Be careful with this. Your players may not find this as fun as you do. Survival in the jungle is a fun novelty but if no one in your party is a "wilderness" type, and the players actually have to describe what they're doing to survive... it can quickly devolve into arguing about real world survival! I would read up on it yourself before doing the session!

I agree that I need to be careful, but this will be the start of a new campaign.

As soon as I tell people I want to do a survival story on a shipwrecked island I'm going to end up with rangers, druids, nature clerics, and more expertise in the survival skill than you've ever seen in a game.

Kind of like telling people you are going to play Curse of Strahd, at least half the party is going to build for undead.

Still, it is the kind of stuff I'm planning on looking into before the game starts. Just so I can give them ideas when they can't figure things out. Like, how long does it take fish to rot if they don't smoke it, and how long does smoking fish make it last.
 


I think splitting "class feature" recovery from "health" recovery in terms of resting is the first and best thing you can do.

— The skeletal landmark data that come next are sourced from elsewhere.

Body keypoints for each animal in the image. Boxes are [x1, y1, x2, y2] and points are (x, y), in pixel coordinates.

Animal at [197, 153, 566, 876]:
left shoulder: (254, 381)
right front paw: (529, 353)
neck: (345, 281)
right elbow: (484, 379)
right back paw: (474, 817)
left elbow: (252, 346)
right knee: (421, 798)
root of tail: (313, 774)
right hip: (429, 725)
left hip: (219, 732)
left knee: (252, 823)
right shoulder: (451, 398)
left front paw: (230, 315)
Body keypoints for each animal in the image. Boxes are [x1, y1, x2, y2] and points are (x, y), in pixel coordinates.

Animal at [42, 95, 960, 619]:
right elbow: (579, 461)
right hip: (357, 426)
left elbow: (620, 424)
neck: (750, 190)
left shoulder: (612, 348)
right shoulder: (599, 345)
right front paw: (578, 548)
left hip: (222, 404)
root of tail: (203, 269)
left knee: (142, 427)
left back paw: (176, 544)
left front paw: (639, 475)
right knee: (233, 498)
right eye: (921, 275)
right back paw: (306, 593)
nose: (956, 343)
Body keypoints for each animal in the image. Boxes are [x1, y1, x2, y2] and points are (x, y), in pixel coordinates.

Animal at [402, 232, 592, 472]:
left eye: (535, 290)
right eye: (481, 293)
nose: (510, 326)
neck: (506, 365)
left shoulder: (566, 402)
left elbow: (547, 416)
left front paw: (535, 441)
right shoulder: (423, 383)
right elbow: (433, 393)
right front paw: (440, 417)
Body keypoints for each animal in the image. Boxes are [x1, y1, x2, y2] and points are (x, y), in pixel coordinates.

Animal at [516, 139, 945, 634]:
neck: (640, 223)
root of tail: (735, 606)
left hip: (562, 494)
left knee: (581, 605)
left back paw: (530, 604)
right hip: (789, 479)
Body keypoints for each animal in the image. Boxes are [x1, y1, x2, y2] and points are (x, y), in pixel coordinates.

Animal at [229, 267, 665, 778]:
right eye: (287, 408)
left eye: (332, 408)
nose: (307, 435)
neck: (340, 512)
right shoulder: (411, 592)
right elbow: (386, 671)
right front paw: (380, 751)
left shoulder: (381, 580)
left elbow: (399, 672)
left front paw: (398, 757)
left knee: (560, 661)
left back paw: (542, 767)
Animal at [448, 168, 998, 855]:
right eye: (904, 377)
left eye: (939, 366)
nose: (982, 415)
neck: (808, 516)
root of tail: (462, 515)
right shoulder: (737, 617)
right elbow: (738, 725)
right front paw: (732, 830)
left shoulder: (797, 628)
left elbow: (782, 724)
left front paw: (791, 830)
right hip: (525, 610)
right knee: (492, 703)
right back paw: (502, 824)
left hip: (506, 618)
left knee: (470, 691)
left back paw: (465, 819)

Once you stop thinking about finding a single system where a player can recover both at the same time using the same exact style of rest... it opens things up for you tremendously. By splitting them up, it allows you to decide to let spells and other features come back after an 8 hour or overnight sleep (for example), and delay health recovery to longer periods of time if that's what you want. That will allow you to find and use a better pair of systems for both aspects of recovery separately to give you the style you want for the campaign you are playing... rather than trying to find one system that ends up compromising on both.